The relationship of capitalist masters and worker-subjects has prevailed since the inception of capitalism. The degree of the capitalists' mastery and the workers' subjection, however, has varied accordingly as historic circumstances permitted, or barred, the escape of any appreciable number from the status of wage slavery.


The long-term trend has been toward a steady intensification of the capitalist-worker relationship, principally because unceasing improvements in tools have spurred unceasing growth in the scale of production and unceasing concentration of industrial ownership. Thus, while capitalists' ranks have diminished and those of the workers swollen, the mounting power of the former has been attended by the increasing dependence of the worker.

From its earliest introduction machinery undermined the workers' social position. Each refinement in the mechanical arts has aggravated their plight. Today, industrial development is entered upon a phase that promises to complete the workers' ruin.


This latest phase in industrial progress is automation-the science of almost entirely replacing the human agent in production with automatic tools and controls. Automation is rapidly invading one American industry after another, and, wherever it marches in, all but a relative handful of the workers formerly employed are "automated" out of jobs.

So, capitalist production, which has long made of the worker a dumb appendage of the machine, is now moving to restrict the "privilege" of being an appendage to a small fraction of the working class. The "superfluous" remainder of us face a future of miserable subsistence as some sort of helots of the capitalist state.


Now, economic events invariably have political and social effects. And the current process of ultimate economic concentration and vast unemployment of labor is certain to visit profound consequences on the American people. Indeed, it will bring to a head the conditions requisite for the establishment of an industrial feudalism here, at the same time that it places the surviving capitalists under compulsion to impose a fascist tyranny in order that they may preserve their wealth and rule.

Accordingly, the history of machinery as private property is evolving to a logical climax. A means of exploitation and oppression from the outset of its capitalist career, the more perfect the privately owned machine becomes, the closer it approaches to being the instrument of a total despotism.
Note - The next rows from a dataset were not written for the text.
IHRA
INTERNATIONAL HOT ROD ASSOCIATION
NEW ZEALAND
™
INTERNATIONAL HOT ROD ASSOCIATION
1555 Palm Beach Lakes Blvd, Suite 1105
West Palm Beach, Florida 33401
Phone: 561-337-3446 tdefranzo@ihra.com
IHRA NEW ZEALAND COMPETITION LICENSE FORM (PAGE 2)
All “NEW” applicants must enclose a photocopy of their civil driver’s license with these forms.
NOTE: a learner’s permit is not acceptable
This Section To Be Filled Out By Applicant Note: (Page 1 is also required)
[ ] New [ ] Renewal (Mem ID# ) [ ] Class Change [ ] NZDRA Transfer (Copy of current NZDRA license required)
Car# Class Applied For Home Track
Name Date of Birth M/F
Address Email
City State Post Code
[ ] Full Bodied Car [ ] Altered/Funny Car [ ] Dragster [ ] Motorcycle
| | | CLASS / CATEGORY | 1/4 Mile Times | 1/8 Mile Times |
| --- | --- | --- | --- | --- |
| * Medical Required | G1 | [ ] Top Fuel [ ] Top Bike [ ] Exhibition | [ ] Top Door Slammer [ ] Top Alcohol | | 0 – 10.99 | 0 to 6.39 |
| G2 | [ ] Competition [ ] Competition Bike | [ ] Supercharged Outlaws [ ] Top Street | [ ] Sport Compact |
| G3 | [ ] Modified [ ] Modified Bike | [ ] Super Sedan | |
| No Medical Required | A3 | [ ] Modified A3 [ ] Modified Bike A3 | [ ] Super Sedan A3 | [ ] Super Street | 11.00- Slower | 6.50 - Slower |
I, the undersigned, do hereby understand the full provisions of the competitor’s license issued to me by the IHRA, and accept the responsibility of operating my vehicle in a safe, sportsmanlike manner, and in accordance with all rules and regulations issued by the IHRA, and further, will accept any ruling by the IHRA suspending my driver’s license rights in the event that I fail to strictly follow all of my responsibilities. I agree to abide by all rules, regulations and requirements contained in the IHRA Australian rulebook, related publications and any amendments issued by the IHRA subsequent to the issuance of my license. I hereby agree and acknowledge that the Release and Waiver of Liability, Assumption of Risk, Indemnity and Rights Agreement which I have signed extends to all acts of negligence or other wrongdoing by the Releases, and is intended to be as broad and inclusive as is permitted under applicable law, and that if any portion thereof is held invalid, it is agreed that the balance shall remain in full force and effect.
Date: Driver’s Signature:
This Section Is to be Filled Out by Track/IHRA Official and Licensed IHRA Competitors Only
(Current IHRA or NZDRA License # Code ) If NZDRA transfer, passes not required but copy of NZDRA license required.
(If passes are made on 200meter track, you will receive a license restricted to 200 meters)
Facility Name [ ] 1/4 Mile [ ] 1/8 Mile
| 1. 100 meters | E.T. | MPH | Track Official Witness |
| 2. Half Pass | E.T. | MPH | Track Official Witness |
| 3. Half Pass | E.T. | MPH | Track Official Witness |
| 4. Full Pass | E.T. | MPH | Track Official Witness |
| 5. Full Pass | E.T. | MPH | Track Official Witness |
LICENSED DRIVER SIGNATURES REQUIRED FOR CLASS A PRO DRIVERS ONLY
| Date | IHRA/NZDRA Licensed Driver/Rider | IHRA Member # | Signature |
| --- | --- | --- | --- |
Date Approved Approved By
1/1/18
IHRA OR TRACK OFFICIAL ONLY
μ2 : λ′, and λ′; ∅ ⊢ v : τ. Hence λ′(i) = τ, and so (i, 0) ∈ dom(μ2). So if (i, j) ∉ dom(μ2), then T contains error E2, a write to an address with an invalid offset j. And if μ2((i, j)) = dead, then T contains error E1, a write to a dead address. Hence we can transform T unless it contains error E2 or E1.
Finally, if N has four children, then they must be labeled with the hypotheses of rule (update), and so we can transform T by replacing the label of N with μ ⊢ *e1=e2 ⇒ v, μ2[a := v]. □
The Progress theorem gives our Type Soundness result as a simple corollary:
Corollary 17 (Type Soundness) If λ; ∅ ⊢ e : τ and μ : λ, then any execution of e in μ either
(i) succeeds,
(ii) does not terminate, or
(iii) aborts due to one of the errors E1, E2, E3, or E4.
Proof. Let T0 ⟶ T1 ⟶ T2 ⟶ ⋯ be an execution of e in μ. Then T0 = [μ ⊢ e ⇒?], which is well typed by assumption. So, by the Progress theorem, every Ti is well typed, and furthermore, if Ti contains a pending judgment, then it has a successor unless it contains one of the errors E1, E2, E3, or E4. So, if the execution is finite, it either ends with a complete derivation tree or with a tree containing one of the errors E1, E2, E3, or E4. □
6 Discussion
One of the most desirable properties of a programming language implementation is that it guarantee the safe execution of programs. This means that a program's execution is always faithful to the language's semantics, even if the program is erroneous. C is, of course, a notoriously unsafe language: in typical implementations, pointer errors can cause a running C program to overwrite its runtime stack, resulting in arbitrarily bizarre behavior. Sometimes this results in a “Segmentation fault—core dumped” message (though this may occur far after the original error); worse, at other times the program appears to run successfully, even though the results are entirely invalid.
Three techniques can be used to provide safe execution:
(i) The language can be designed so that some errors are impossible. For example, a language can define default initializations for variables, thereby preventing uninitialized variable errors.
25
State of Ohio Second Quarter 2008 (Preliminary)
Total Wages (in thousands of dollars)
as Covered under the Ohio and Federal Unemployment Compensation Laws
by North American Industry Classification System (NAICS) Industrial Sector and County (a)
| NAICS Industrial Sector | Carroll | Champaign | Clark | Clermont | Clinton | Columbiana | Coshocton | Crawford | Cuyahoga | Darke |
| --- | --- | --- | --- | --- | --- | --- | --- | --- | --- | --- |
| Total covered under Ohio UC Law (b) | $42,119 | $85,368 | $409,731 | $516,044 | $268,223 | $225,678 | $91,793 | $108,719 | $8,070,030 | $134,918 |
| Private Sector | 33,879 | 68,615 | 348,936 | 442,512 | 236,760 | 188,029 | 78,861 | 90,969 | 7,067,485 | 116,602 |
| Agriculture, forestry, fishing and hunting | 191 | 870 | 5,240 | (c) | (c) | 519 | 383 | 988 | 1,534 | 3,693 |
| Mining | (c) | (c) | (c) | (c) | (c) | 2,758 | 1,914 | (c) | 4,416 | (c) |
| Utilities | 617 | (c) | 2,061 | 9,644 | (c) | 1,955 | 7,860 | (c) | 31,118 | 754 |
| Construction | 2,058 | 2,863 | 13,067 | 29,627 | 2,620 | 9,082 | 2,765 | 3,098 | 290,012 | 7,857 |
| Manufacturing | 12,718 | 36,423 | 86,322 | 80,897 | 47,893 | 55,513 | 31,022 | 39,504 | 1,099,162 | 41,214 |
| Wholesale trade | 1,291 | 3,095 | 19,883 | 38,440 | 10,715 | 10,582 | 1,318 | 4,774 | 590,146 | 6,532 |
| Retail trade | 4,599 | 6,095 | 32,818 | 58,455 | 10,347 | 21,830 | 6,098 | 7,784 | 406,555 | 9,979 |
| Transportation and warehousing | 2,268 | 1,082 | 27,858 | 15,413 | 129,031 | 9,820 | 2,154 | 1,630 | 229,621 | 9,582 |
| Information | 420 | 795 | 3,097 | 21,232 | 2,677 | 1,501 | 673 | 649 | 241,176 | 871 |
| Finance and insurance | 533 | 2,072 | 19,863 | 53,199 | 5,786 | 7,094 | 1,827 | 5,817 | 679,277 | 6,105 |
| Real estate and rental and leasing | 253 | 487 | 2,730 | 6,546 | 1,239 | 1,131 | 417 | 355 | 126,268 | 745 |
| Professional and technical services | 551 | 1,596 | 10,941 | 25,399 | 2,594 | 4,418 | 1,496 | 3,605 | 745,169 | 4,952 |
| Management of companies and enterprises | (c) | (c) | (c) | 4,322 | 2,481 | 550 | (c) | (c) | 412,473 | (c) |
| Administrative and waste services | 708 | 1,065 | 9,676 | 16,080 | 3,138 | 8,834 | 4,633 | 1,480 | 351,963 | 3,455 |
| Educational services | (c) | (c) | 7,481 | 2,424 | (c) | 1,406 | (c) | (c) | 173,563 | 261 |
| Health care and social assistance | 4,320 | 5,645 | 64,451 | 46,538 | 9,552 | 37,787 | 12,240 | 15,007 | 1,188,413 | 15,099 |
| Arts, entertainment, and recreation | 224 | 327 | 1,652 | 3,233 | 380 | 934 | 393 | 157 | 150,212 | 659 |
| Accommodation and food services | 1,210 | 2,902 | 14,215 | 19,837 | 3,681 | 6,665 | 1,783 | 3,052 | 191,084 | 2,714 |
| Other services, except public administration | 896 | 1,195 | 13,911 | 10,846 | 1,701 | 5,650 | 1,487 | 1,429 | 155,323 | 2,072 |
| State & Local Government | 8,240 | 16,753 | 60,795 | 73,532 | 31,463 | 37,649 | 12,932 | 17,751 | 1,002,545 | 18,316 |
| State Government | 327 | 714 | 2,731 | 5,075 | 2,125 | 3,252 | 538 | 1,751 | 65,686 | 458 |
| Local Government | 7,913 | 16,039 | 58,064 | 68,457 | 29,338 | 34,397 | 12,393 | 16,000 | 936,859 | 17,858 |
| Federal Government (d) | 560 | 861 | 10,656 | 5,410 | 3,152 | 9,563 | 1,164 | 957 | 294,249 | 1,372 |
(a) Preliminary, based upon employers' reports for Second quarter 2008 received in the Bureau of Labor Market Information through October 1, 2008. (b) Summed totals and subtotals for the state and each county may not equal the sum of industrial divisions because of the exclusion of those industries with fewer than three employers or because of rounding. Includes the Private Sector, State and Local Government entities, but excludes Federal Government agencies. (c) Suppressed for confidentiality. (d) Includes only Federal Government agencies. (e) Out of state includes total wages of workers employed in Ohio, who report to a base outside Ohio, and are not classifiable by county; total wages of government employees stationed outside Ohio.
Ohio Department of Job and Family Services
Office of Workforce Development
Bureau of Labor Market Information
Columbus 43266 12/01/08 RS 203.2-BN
Yet humanity is a tool-using species, whose contemporary existence would be utterly impossible without the array of mechanical implements we have contrived. Does this mean that we are caught on the horns of a dilemma? Not at all.


The evils which have accompanied the progress of mechanical invention are not in the least inherent in machinery itself. They are inherent, rather, in the private ownership of the tools upon which society's life depends. If freed of the fetters of private ownership and converted into social property, machinery-especially the marvelous automatic plants presently being constructed-would immediately become an unmixed blessing. Collectively owned, these super-efficient industries could be cooperatively operated to produce for our collective use, and an abundance for everyone, readily turned out with but a little labor contribution from each.

And the same concentrated, giant units of production that, while they are capitalist-controlled, menace us with industrial feudalism, would, when socially controlled, serve ideally as the constituencies of a modern industrial democracy, a self-government of free producers unmatched in the previous experience of the race.

Socialism -- social ownership of every facility and resource needed for social production -- is the only answer to the grave problems raised by the advent of the automatic factory. The socialist industrial republic alone can bring social good and freedom out of the gigantic concentration of industry.